Composta de quadros dispostos numa sequência facilmente mutável, a peça tem como um dos principais destaques o solo de Nelson Albuquerque. Ali, a poética do teatro documental ganha uma execução mais categórica, com a ficção da cena se sustentando no registro formal daquilo que se tem como realidade. Nelson se coloca diante do público, literalmente, com o seu CPF, com o seu RG, com a sua Reservista e com as suas Certidões de Nascimento. Tal o personagem que viveu no infantil Ogroleto, com direção de Miguel Vellinho, o ator não tem pai no documento e compartilha esse segredo de família, uma família absurdamente brasileira. Nesse fragmento, a composição de Francis Wilker e Thereza Rocha adquire um patamar de excelência.

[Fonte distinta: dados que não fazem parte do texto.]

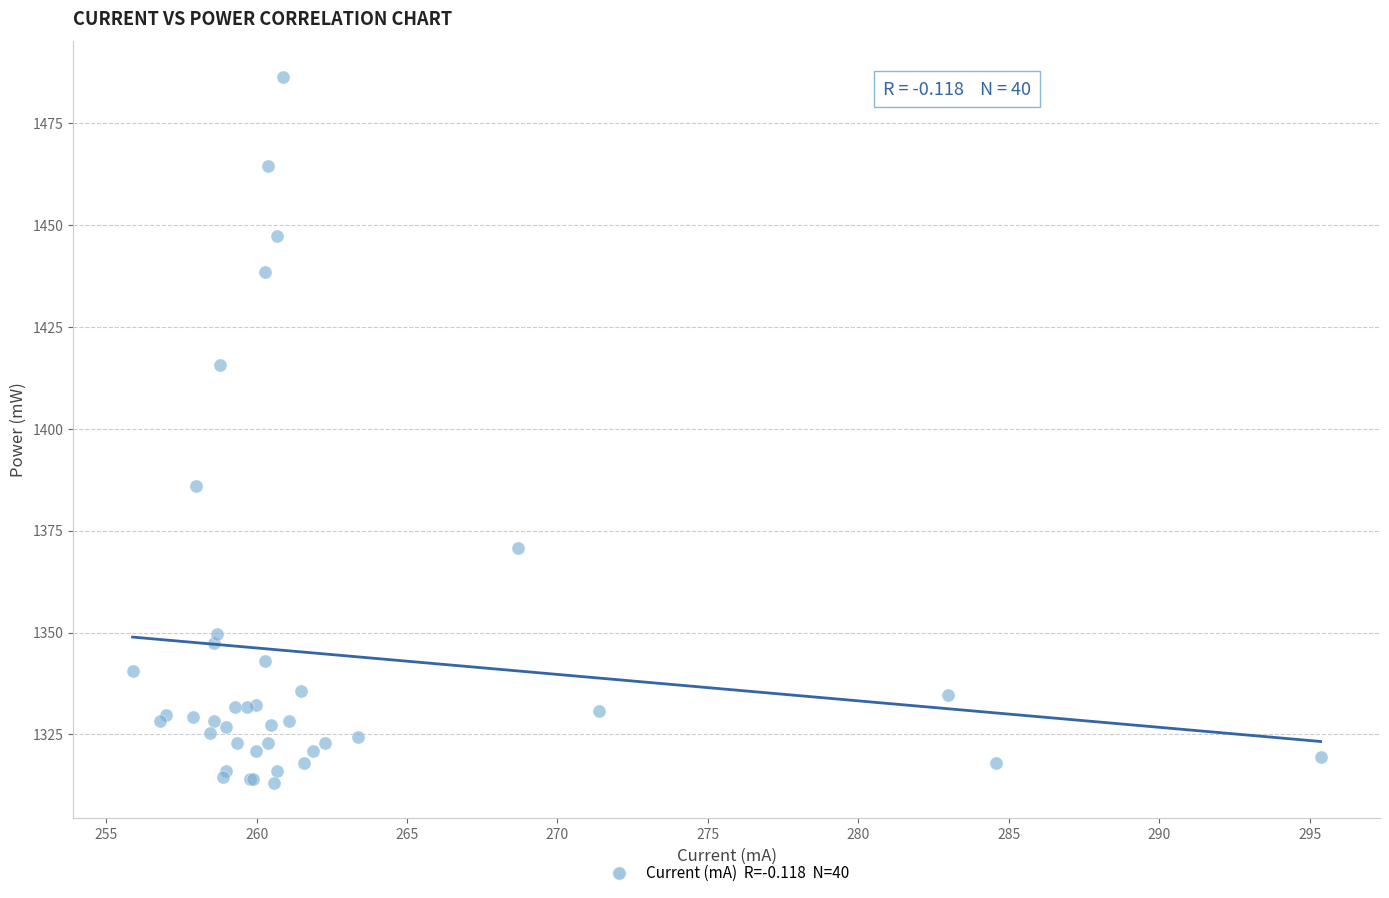

What Y value in the scatter plot is closest to 1399?

1385.9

Contingentes de produção, considerando as dificuldades desse momento de retomada dos artistas de teatro aos projetos presenciais, fazem dessa primeira temporada de Há uma festa sem começo que não termina com o fim, entretanto, um longo ensaio. A peça tende a ser (e vai ser) muito mais potente do que se apresenta agora. Há, ainda, uma insistente dificuldade do elenco em alinhar o acento do vivido ou lembrado ao acento desse vivido ou lembrado organizado como texto teatral. Não é tão simples quanto parece entrar em cena de cara lavada nem muito menos representar a si mesmo. Daí, a montagem carregar uma reserva de desdobramentos muito rica. Falta pouco para os atores serem eles mesmos o tempo todo, apesar da cena. Nos momentos em que isso acontece, aliás, o espetáculo explode. Há uma festa sem começo que não termina com o fim, como o próprio título sugere, tem tempo suficiente para isso. 

E, por falar tempo: para quem estava com saudade de experimentar o teatro no toque, Há uma festa sem começo que não termina com o fim é um alívio. O público senta, levanta, anda, dança, come bolo, bebe caipirinha, manda mensagem de voz no celular, canta, ri e, não poucas vezes, leva o dedo ao canto dos olhos para apaziguar uma lágrima.

Magela Lima

Crítico e pesquisador de teatro, tem mestrado e doutorado em Artes Cênicas.